== TEXT ==

The decision to send the DG ISI, in the absence of a framework for such cooperation, was a poor judgement call, especially when other mechanisms exist for such cooperation, including at the very high level, of national security advisors

India has sent Pakistan the dossier which New Delhi says contains detailed evidence of how the Mumbai attack plan was hatched and by whom. Pakistan has officially responded that while it will do whatever it can to unearth those who might be behind the attack, the Indian dossier does not constitute “credible proof”.

These are two different positions and if Pakistan and India have to move forward and normalise, these two positions would need to be reconciled. But that’s exactly where the rub lies. Consider.

As any trial lawyer would inform the government, this evidence cannot hold in a court of law. As it stands, it merely calls for further investigations that can lead to more clues and evidence which, at some point, could be presented in a court and made to stick.

That the evidence must not come unstuck in a court of law is crucial because that is the forum that will ultimately decide the fate of any alleged culprit(s). There is nothing on the table right now which calls for summary execution or sentencing of “terrorists” unless a trial against them can hold them guilty. This is called due process (See Ejaz Haider, “Prosecution’s nightmare”, Daily Times, December 13).

Pakistan’s assertion that the dossier does not constitute “credible evidence” has therefore to be seen and read in that light.

Of course, the question remains of whether the Indian dossier is enough to proceed further in this matter and whether Pakistan should do so. My answer on both counts is ‘yes’.

There is also evidence that organisations like SIG (special investigations group) are already on the job. In fact, as Dr Ijaz Hussain wrote in Daily Times (“Anatomy of the Indian case”; January 14), “If the Indian government is wrong in [making demands] without hard evidence, the Pakistan government too is wrong in hiding behind India’s failure to provide the necessary evidence”.

===
== DATA BLOCK ==

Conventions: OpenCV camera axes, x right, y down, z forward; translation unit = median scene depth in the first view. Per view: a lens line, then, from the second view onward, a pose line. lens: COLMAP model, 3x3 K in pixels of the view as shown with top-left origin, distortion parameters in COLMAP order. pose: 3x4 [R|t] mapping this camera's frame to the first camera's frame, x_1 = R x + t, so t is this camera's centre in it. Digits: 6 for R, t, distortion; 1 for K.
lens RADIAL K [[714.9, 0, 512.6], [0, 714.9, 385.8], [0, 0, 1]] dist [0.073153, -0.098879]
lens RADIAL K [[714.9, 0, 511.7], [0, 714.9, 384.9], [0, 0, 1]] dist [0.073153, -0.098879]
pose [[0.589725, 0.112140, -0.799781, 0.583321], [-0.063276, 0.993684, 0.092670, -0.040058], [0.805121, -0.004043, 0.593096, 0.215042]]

===

TASK OBJECTIVE ▸
In the text about the Mumbai attack dossier, which organization is described as already on the job?

SOLUTION TO THIS EXERCISE ▸
SIG (special investigations group)